Two newspaper photos caught the eye last week, with one common denominator - the Uganda Police.
In the first photo, policemen were shown helping Kyadondo East MP Ibrahim Ssemujju Nganda to clean the city suburb of Kireka. In the second photo, former Kampala Assistant Bishop Zac Niringiye was shown making a statement from Wandegeya police station. Dr Niringiye had been arrested from Makerere, as he distributed leaflets with messages against fraudsters who steal taxpayers' money.
The first photo represents a commendable operational climb-down by the police. On previous occasions, Mr Ssemujju had tried to meet his constituents and the police had dispersed the meetings. Teargas was fired and shops were closed as armed police roamed the roads. In the present case, however, the police, deployed ahead of a scheduled cleaning exercise, appear to have feared the embarrassment of being seen to side with dirt and garbage.
Instead, they returned with gloves and participated in the cleaning. The MP later addressed his constituents and everyone went home happy. No bullets fired. No teargas canisters thrown. No one injured. Imagine the chaos that would have ensued if the police had not been reasonable. At Makerere, however, the police decided to, literally, support the thugs who steal public funds in what we, rather euphemistically, call corruption.

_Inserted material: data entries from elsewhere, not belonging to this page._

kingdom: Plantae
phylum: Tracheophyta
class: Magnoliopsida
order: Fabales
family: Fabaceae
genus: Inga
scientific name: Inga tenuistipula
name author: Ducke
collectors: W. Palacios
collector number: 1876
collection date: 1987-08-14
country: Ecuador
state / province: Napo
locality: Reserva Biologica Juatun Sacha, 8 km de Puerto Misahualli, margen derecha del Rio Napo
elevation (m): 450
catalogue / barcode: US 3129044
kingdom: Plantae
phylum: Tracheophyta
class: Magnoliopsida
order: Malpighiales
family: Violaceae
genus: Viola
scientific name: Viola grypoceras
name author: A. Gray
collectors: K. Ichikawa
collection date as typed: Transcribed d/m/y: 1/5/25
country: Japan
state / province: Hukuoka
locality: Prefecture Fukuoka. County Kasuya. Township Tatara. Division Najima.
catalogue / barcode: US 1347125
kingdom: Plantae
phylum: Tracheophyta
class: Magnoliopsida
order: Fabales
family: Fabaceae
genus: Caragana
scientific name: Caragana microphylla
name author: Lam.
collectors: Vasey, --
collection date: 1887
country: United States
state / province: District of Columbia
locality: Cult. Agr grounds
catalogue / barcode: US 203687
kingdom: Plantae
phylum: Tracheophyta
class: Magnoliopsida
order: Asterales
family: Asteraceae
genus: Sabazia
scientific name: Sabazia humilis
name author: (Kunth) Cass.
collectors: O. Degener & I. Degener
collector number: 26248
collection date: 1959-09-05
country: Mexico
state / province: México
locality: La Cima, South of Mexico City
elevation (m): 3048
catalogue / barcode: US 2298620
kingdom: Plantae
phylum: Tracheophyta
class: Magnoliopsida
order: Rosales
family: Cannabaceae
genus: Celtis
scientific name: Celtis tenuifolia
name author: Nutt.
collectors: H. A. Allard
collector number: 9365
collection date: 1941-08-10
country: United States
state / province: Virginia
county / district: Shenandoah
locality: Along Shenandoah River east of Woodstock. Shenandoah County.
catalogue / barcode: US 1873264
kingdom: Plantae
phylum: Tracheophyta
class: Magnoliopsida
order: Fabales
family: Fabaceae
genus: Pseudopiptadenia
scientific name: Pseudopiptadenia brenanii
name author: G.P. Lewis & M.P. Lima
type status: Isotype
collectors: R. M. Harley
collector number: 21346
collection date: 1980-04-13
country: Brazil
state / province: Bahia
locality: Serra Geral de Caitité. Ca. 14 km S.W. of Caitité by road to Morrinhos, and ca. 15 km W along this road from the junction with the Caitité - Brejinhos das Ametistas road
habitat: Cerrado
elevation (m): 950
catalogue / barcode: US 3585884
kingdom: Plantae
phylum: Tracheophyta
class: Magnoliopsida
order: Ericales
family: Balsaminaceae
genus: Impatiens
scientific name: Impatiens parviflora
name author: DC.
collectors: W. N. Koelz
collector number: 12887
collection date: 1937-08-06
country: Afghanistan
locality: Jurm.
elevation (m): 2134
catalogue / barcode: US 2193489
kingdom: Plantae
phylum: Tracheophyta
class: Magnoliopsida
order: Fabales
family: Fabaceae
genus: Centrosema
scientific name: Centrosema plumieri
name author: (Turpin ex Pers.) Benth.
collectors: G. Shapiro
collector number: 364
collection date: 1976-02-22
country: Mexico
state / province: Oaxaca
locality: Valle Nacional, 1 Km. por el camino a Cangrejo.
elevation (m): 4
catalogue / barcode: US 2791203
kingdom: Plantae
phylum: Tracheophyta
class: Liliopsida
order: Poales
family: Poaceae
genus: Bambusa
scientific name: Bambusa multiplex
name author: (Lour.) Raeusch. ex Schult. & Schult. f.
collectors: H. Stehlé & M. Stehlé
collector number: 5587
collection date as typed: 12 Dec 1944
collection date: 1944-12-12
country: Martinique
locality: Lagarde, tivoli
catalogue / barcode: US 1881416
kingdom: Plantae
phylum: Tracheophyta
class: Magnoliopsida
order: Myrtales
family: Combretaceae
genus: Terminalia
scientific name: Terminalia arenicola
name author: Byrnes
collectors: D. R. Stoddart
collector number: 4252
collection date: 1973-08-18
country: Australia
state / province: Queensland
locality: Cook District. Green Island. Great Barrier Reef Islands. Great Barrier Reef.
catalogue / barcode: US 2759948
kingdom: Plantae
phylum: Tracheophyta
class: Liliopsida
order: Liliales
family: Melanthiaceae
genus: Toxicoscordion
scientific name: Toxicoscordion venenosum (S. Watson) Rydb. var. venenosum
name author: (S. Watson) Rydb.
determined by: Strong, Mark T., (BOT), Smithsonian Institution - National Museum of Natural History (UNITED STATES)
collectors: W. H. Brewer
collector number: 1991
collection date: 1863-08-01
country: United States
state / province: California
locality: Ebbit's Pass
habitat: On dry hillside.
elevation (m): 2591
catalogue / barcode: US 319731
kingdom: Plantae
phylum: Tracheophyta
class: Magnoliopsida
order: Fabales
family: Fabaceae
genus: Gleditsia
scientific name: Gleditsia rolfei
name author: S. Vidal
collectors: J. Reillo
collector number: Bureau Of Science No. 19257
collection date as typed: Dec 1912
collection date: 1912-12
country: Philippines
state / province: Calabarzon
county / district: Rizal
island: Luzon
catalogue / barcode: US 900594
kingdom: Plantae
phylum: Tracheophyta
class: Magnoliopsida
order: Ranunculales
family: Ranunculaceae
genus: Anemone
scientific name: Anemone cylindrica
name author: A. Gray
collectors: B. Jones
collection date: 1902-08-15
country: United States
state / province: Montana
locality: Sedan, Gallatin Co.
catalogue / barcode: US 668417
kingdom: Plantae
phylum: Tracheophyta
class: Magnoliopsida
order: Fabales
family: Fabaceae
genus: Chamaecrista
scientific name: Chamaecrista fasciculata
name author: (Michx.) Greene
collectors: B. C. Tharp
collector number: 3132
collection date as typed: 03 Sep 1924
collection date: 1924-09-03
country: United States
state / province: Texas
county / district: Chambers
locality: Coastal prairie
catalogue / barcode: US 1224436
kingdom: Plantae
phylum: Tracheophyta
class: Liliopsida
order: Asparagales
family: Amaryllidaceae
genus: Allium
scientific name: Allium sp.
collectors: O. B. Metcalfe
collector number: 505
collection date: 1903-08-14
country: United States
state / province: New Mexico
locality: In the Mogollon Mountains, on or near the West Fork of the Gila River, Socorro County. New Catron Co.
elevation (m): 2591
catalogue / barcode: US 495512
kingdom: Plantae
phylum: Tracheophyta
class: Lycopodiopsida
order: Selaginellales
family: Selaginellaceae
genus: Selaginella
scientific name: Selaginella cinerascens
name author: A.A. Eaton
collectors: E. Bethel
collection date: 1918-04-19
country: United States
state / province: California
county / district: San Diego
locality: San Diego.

Activists peacefully distributing awareness-raising leaflets were arrested like pickpockets. In so doing, the police conspired to shield thieves in the Office of the Prime Minister and the ministry of Public Service from further public scrutiny. But the police also helped to give even more attention to the activists, considered heroes of popular concerns. It is this kind of needless attention that politicians like, and the police seem keen to give.
Between Kireka and Makerere, where Uganda's premier university is located, there is no prize for guessing where common sense prevailed. But a prize should go to anyone who can make the police leadership realize the folly of preventing unarmed citizens from enjoying their constitutional rights.